Earlier in 2019, the Central Bank reintroduced a real estate assistance program that will provide USD200 million for housing loans of as much as USD300,000, with an additional stimulus package for the developers valued at USD500 million. As a result, the Byblos Bank Lebanese real estate index posted a monthly average of 56.1 points in the first quarter of 2019, a nearly 10% increase on the final quarter of 2018, showing positive movement in the market, which will have to make sustained gains to recover after nearly a decade of slow growth.
The greater economy and housing sector have been deeply impacted by the protracted conflict in neighboring Syria, which has closed key trade routes and sparked an influx of more than 1.5 million refugees into Lebanon since it began in 2011. At the same time, ongoing political instability in Beirut has put further stress on the nation’s economy as public debt payments continue to divert state funds to accumulated fiscal burdens. The International Monetary Fund projects Lebanon’s public debt to rise to near 180% of the GDP by 2023.
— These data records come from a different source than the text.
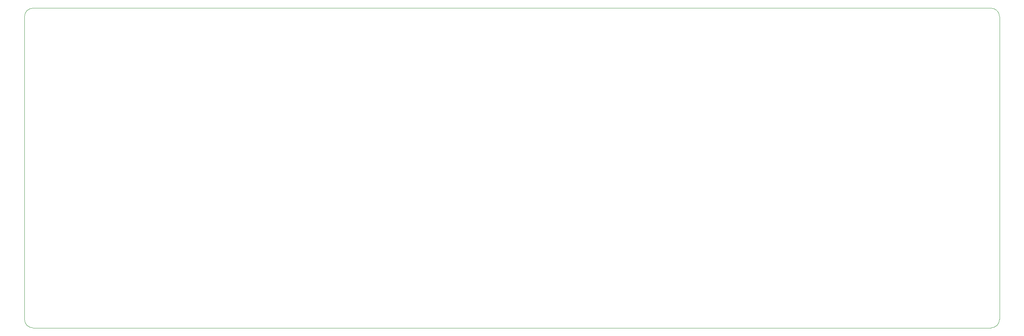
<source format=gbr>
G04 #@! TF.GenerationSoftware,KiCad,Pcbnew,(5.1.2-1)-1*
G04 #@! TF.CreationDate,2020-05-18T19:43:29-05:00*
G04 #@! TF.ProjectId,therick_THT,74686572-6963-46b5-9f54-48542e6b6963,rev?*
G04 #@! TF.SameCoordinates,Original*
G04 #@! TF.FileFunction,Profile,NP*
%FSLAX46Y46*%
G04 Gerber Fmt 4.6, Leading zero omitted, Abs format (unit mm)*
G04 Created by KiCad (PCBNEW (5.1.2-1)-1) date 2020-05-18 19:43:29*
%MOMM*%
%LPD*%
G04 APERTURE LIST*
%ADD10C,0.050000*%
G04 APERTURE END LIST*
D10*
X271859375Y-35718750D02*
G75*
G02X273843750Y-37703125I0J-1984375D01*
G01*
X273843750Y-108346875D02*
G75*
G02X271859375Y-110331250I-1984375J0D01*
G01*
X48815625Y-110331250D02*
G75*
G02X46831250Y-108346875I0J1984375D01*
G01*
X46831250Y-37703125D02*
G75*
G02X48815625Y-35718750I1984375J0D01*
G01*
X271859375Y-35718750D02*
X48815625Y-35718750D01*
X273843750Y-108346875D02*
X273843750Y-37703125D01*
X48815625Y-110331250D02*
X271859375Y-110331250D01*
X46831250Y-37703125D02*
X46831250Y-108346875D01*
M02*

</source>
State officials hope to reverse such trends as the Banque du Liban launched a USD1.1 billion economic stimulus package earlier this year that includes about USD524 million in subsidies for the revived housing loans program. According to Nassib Ghobril, chief economist and head of the Economic Research and Analysis Department at the Byblos Bank Group, the housing package will support mortgages in 2019 that commercial banks subsidized from their own funds in 2018, as well as new mortgages issued in the coming year. Subsidized mortgages for expatriates will also receive a boost from the program, but initial reactions to the positive news have remained fixed on long-term problems stemming from chronic oversupply.
“The housing market requires additional measures to stimulate demand, as the Index’s average monthly score in the first quarter of 2019 came 57.2% lower than the peak of 131 points registered in the second quarter of 2010 and remained 49% below the annual peak of 109.8 points posted in 2010,” Ghobril told An-Nahar News. “It was also 5.8% lower than the index’s monthly trend average score of 59.5 points since the Index’s inception in July 2007.”
For years, the property market stagnated as new apartments remained vacant. Homebuyers expressed fears they would be unable to continue monthly payments without loan assistance, and therefore, abstained from making downpayments, at times even delaying plans to marry. Developers also were unable to completed construction projects to cash flow shortages.
According to a study by Bank Audi, property sales plunged 17% in the first nine months of 2018 while the number of construction permits granted fell 23%. Such developments made for a dire economic scenario as the real estate market contributes to an estimated 15% of economic output in Lebanon.
“Real estate drives the economy because we’re talking about an important chunk of the GDP, because we’re not talking only about contractors and developers, but we’re talking about a host of service providers,” Sami Nader, director of the Levant Institute for Strategic Affairs, economist, and a lecturer at Université Saint Joseph in Beirut, told Al Jazeera. “When real estate goes, everything goes.”
Despite the political and economic turmoil, real estate prices remain high in Beirut, where a typical apartment can cost between USD2,000-7,000 per sqm, depending on the district. While citizens have shown more confidence with the recent Central Bank initiative, helping revive the real estate sector once again, Ghobril said, “it remains the responsibility of the executive branch to not only cover interest subsidies on housing loans for limited-income citizens, but also to take the lead in developing a comprehensive housing policy that stimulates demand for all segments of the residential market in Lebanon.”